Two court cases challenging the status quo in the U.S. beef industry will be allowed to proceed after recent ruling from federal judges.
The Ranchers-Cattlemen Action Legal Fund United Stockgrowers of America, or R-CALF USA, has a hand in both lawsuits, one challenging the Beef Checkoff program and the other questioning market control by the nation's four largest meatpackers.
In the challenge to the Beef Checkoff program, a U.S. District Court judge in the District of Columbia on Sept. 29 denied a claim by the U.S. Department of Agriculture, writing that the ranchers have successfully alleged they have “associational standing” to challenge USDA’s practices. However, the ruling said "it does not resolve the factual question whether R-CALF actually has standing to make its challenge." Further proceedings will address that question.
"The case will proceed to discovery, through which the public may be able to glean more details about Big Ag’s influence on the Beef Checkoff," R-CALF said in a news release on its website.
R-CALF alleges that the USDA unlawfully amended the Beef Checkoff Program by entering into certain agreements (known as “Memoranda of Understanding” or “MOUs”) with the Qualified State Beef Councils that help administer the program rather than engaging in notice-and-comment rulemaking.
The ruling "recognizes that independent ranchers have a right through the courts to challenge a system that uses their money to prop up multinational agribusiness,” said David Muraskin, litigation director of the Public Justice Food Project and counsel for R-CALF USA said in the news release. “USDA entered into these MOU’s illegally by skipping a true public input process, which is essential to good governing."
In the other case involving R-CALF, a federal judge for the District of Minnesota on Sept. 13 issued an order substantially denying the motion by the nation’s four largest beef packers to dismiss the class-action antitrust lawsuit originally filed in April 2019 by R-CALF USA.

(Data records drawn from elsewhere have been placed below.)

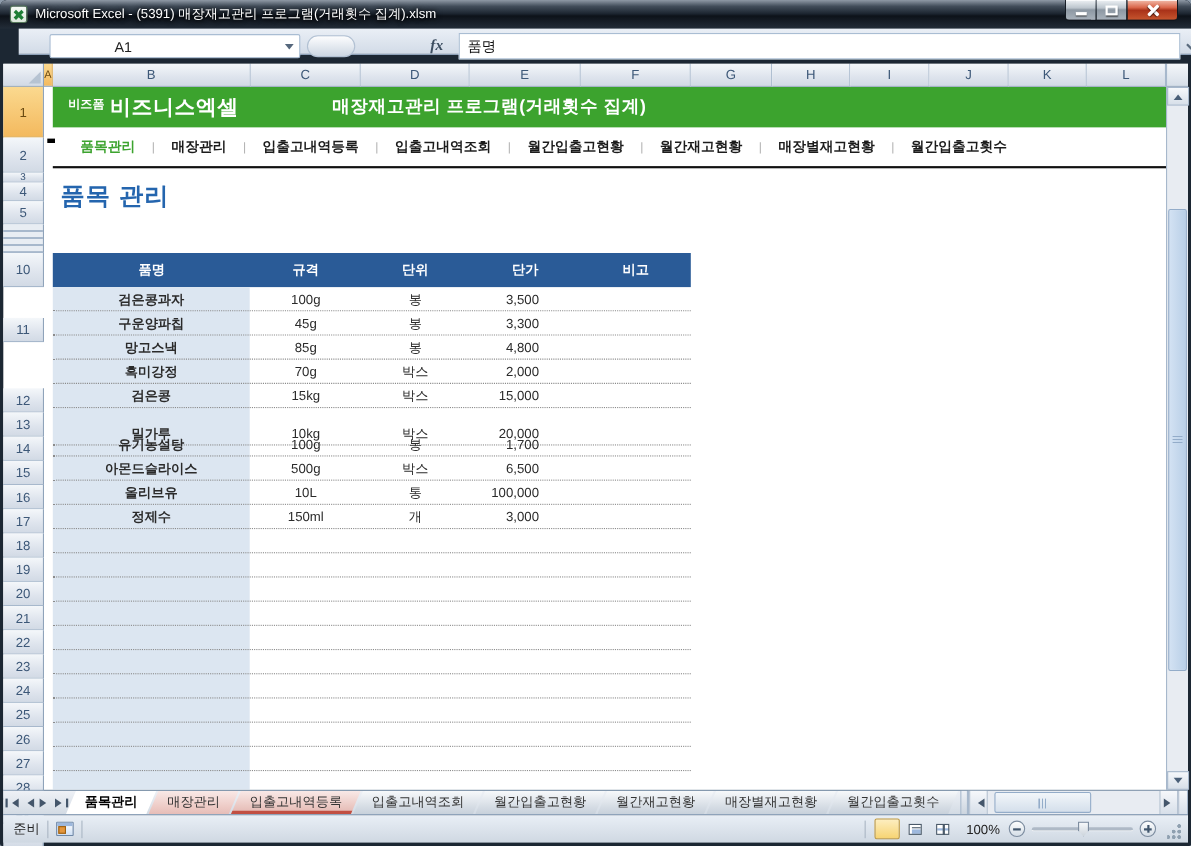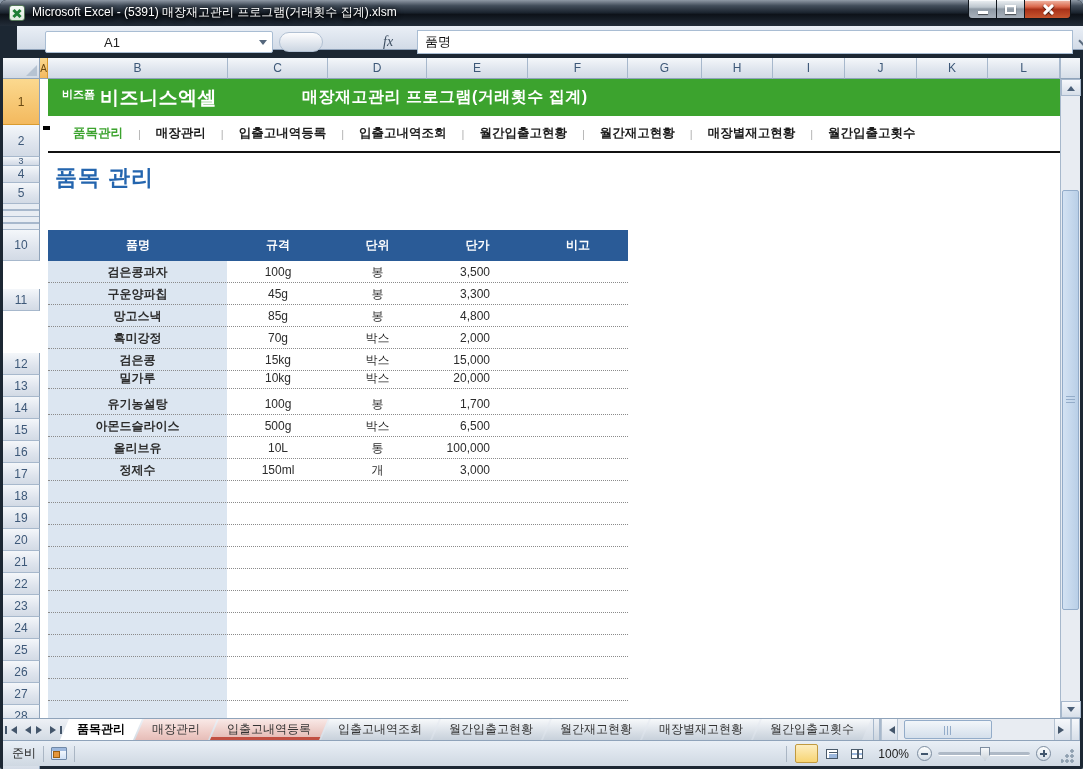--- a/index.html
+++ b/index.html
@@ -31,22 +31,22 @@
 
   
   .formula-strip{position:absolute;left:17px;top:26px;width:1077px;height:24px;
     background:linear-gradient(#eaeff6,#d2dbe7);border-bottom:1px solid #8ea1b8;}
   .name-box{position:absolute;left:28px;top:5px;width:228px;height:22px;background:#fff;
     border:1px solid #a9bdd3;border-radius:2px;display:flex;align-items:center;font-size:13px;color:#222;}
   .name-box .ref{padding-left:58px;}
   .nb-arrow{margin-left:auto;margin-right:5px;width:0;height:0;border:4px solid transparent;border-top:5px solid #55677c;margin-top:5px;}
   .fx-pill{position:absolute;left:262px;top:6px;width:44px;height:20px;border-radius:11px;
     background:linear-gradient(#fdfdfe,#ccd6e2);border:1px solid #b2c1d3;}
-  .fx-btn{position:absolute;left:366px;top:5px;width:28px;height:22px;line-height:22px;
-    font-size:14px;font-style:italic;font-weight:normal;color:#3c4d60;font-family:"Liberation Serif",serif;}
+  .fx-btn{position:absolute;left:366px;top:5px;width:28px;height:22px;text-align:center;line-height:22px;
+    font-size:14px;font-style:italic;font-weight:bold;color:#3c4d60;font-family:"Liberation Serif",serif;}
   .formula-input{position:absolute;left:400px;top:4px;width:656px;height:24px;background:#fff;
     border:1px solid #a9bdd3;display:flex;align-items:center;padding-left:7px;font-size:13px;color:#111;}
   .fb-expand{position:absolute;right:6px;top:11px;width:8px;height:8px;border-right:2px solid #5a6b7d;border-bottom:2px solid #5a6b7d;transform:rotate(45deg);}
 
   
   .app-body{position:absolute;left:3px;top:58px;width:1077px;height:660px;background:#fff;}
   .corner-cell{position:absolute;left:0;top:0;width:37px;height:21px;
     background:linear-gradient(#f4f7fa,#dee4ed 60%,#d2dae5);border-right:1px solid #8fa3ba;border-bottom:1px solid #8fa3ba;}
   .corner-tri{position:absolute;right:2px;bottom:2px;width:0;height:0;border-left:11px solid transparent;border-bottom:11px solid #b6c3d2;}
   .col-headers{position:absolute;left:37px;top:0;height:21px;display:flex;}
@@ -300,21 +300,21 @@
             <span class="c-spec">70g</span>
             <span class="c-unit">박스</span>
             <span class="c-price">2,000</span>
           </div>
           <div class="drow" style="top: 270px;">
             <span class="c-name">검은콩</span>
             <span class="c-spec">15kg</span>
             <span class="c-unit">박스</span>
             <span class="c-price">15,000</span>
           </div>
-          <div class="drow" style="top: 288px;">
+          <div class="drow" style="top: 304px;">
             <span class="c-name">밀가루</span>
             <span class="c-spec">10kg</span>
             <span class="c-unit">박스</span>
             <span class="c-price">20,000</span>
           </div>
           <div class="drow" style="top: 314px;">
             <span class="c-name">유기농설탕</span>
             <span class="c-spec">100g</span>
             <span class="c-unit">봉</span>
             <span class="c-price">1,700</span>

The National Farmers Union is among the plaintiffs alleging that JBS, Tyson, National Beef, and Cargill conspired to suppress the price of cattle and increase the price of beef.
“We are pleased the effort to restore pricing transparency and competitiveness to the cattle markets is moving forward in the courtroom. This case is nearly two-and-a-half years old, and we look forward to the next step in the litigation,” said Rob Larew, president of the National Farmers Union in a Sept. 29 news release.
The case now enters the discovery phase of the trial, where evidence and information will be presented to demonstrate how packers violated the Sherman Antitrust Act, the Packers and Stockyards Act, and the Commodity Exchange Act.
“This judge gets it,” South Dakota Farmers Union President, Doug Sombke said in a Oct. 4 statement in response to the ruling by Judge John Tunheim. “My entire farming career, we have been fighting for fair prices. Every time we would try to prove price fixing, the previous judges always found a reason to protect the meat processing industry. So, they continued to get richer while family farmers and ranchers continue to lose profits.”